The paper introduces HarmonyLM, a model both capable for text-to-sound and text-to-music generation tasks using discretized audio representations. It emphasizes model and data scalability and highlights achieving superior quality.
优点
- Paper Organization: The authors have well-structured the paper into subsections, enhancing readability and enabling readers to easily locate to desired section.
- Comparison with Previous Works: The authors conducted a comparison with various previous methods on both text-to-sound and text-to-music tasks, providing a context for understanding the performance of proposed approach.
缺点
- Lack of Novelty and Details
- The proposed method lacks novelty. It closely resembles the existing MusicGen [1] system with only minimal differences. The only difference from [1] is that they are using their own version of audio codec model and the training dataset.
- The paper introduces their own version of audio codec model, but it lacks essential information for reproducibility, and there's no comparison with previous approaches like SoundStream or Encodec. Therefore, it's unclear if this module adds significant value to the proposed system, and confuses which module part actually contributes to the proposed system’s performance.
- Evaluation Methodology
- Most critically, the paper's subjective evaluation methodology raises concerns. The MOS values for baseline systems are exactly the same as [2] and [1] for text-to-audio and text-to-music, respectively. This indicate the authors would have likely conducted the listening test just with their own samples; making the proposed approach’s result hard to justify.
- Besides the inappropriate method of the subjective evaluation, it’s hard to know the contribution of this paper is whether on the training dataset or the system. There are open source models of the baseline systems that could be trained with the same training data, yet, the authors likely did not train those systems with their training dataset for a fair comparison.
- Missing Information
- The paper references detailed information in the Appendix section, but the provided information are not sufficient for reproducing the proposed work..
- The provided link for audio samples was not available at the time of review, limiting the subjective analysis and lacking the confidence for the reviewer.
minor feedback
- typo: @Contributions at the end of the Introduction: “We investigate the model and data scalability
if→of large language models for both sound and music generation.”

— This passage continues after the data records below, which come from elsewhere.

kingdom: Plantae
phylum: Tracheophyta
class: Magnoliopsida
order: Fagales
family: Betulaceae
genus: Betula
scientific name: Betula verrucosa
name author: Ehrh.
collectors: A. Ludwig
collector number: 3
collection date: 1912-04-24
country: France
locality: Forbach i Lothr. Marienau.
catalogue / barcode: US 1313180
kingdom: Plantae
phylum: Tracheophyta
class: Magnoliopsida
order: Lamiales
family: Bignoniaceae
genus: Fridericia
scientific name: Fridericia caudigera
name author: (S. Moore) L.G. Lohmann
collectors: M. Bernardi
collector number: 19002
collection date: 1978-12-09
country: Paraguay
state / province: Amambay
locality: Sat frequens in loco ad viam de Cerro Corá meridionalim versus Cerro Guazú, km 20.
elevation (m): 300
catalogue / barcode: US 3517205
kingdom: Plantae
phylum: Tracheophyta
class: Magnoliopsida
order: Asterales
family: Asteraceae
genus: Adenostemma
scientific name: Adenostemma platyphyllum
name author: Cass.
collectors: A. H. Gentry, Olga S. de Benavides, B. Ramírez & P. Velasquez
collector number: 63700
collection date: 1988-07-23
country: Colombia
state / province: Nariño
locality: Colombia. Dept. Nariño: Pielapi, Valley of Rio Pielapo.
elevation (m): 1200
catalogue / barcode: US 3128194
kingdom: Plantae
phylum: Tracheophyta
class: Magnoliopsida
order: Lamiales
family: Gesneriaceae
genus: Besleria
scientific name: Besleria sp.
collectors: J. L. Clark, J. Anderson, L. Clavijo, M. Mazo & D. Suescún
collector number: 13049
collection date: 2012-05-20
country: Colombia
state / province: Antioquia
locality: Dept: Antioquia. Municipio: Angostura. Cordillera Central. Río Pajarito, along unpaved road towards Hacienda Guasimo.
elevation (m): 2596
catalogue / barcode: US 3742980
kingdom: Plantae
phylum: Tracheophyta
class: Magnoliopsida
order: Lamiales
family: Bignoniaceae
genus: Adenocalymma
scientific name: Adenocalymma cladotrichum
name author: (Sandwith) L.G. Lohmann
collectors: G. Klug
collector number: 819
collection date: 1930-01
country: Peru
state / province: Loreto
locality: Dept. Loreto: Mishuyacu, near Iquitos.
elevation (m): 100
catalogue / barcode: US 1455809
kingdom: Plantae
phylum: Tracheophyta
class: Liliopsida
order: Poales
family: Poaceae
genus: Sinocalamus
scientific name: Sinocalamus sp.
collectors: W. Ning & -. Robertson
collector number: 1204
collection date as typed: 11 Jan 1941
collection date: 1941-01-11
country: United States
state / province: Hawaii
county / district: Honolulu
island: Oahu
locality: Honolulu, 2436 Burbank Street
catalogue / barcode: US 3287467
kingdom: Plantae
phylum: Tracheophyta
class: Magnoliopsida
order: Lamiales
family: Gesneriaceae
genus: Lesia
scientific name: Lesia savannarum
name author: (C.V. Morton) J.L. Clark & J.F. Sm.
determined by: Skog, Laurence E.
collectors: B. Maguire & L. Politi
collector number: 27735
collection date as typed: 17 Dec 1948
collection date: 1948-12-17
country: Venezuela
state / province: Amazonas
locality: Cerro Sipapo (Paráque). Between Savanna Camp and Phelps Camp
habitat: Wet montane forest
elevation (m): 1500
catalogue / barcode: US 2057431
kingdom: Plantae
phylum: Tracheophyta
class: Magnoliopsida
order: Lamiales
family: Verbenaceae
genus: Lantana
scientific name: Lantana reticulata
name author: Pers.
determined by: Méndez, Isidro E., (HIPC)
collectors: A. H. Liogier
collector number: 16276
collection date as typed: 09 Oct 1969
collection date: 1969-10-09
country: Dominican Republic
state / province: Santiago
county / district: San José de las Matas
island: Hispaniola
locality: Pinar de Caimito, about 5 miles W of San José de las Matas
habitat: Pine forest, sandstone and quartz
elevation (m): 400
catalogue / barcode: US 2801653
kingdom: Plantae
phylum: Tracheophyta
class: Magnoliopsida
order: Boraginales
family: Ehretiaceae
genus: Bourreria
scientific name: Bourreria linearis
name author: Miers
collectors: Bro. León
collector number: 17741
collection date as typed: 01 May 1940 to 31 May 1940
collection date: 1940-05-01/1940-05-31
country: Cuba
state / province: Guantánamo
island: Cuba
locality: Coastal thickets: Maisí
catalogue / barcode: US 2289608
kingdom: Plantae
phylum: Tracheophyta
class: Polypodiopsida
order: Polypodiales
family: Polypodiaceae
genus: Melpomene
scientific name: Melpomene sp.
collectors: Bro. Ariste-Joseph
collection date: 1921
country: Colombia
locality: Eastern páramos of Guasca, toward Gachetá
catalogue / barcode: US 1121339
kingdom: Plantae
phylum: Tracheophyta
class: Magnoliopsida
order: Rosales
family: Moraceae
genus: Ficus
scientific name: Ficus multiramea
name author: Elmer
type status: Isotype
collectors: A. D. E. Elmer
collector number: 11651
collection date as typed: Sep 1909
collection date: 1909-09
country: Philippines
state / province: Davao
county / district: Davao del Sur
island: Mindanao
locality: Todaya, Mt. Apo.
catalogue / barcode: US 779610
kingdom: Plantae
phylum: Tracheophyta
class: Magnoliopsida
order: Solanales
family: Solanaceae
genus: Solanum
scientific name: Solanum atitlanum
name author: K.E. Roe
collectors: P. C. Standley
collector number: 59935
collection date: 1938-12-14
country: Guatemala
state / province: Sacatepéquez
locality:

[1] Copet, Jade, et al. "Simple and Controllable Music Generation." Advances in Neural Information Processing Systems (NeurIPS 2023).
[2] Huang, Jiawei, et al. "Make-An-Audio 2: Temporal-Enhanced Text-to-Audio Generation." arXiv preprint arXiv:2305.18474 (2023).
问题
- Will the audio samples be publicly available, ensuring accessibility for future evaluations and comparisons?
- Will the authors provide implementation code for reproducibility?